* What the task asks *
Each line below from the one containing "Se estudiaron las publicaciones de los" through the one containing "Industria de Chimbote, el Diario de" should be output exactly as it stands, and no other line should appear.

* Stored data *
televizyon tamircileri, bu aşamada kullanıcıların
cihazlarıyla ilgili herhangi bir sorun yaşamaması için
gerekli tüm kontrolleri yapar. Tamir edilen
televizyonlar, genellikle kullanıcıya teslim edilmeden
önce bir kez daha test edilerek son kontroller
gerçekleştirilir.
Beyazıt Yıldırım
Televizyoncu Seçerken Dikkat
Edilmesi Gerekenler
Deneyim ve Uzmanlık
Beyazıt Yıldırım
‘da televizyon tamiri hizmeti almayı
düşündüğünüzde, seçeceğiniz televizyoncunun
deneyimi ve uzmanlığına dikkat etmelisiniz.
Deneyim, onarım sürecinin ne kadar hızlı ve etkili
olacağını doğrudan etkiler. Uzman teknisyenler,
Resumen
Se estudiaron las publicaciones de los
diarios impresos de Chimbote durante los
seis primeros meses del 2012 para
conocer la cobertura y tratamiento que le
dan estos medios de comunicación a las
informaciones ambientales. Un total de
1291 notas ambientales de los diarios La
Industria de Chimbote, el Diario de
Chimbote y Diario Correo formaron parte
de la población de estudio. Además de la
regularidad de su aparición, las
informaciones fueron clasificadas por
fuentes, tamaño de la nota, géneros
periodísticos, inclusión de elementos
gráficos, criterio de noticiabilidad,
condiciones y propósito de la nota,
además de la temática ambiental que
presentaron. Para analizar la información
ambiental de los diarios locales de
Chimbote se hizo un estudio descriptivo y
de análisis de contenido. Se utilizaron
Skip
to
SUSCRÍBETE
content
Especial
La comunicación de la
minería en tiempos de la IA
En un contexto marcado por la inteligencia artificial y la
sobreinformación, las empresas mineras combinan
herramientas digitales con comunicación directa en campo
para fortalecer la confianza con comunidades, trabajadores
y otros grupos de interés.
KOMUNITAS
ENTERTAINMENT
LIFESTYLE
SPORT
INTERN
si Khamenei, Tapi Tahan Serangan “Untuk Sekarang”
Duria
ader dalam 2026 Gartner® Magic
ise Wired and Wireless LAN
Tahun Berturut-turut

* Reply *
Se estudiaron las publicaciones de los
diarios impresos de Chimbote durante los
seis primeros meses del 2012 para
conocer la cobertura y tratamiento que le
dan estos medios de comunicación a las
informaciones ambientales. Un total de
1291 notas ambientales de los diarios La
Industria de Chimbote, el Diario de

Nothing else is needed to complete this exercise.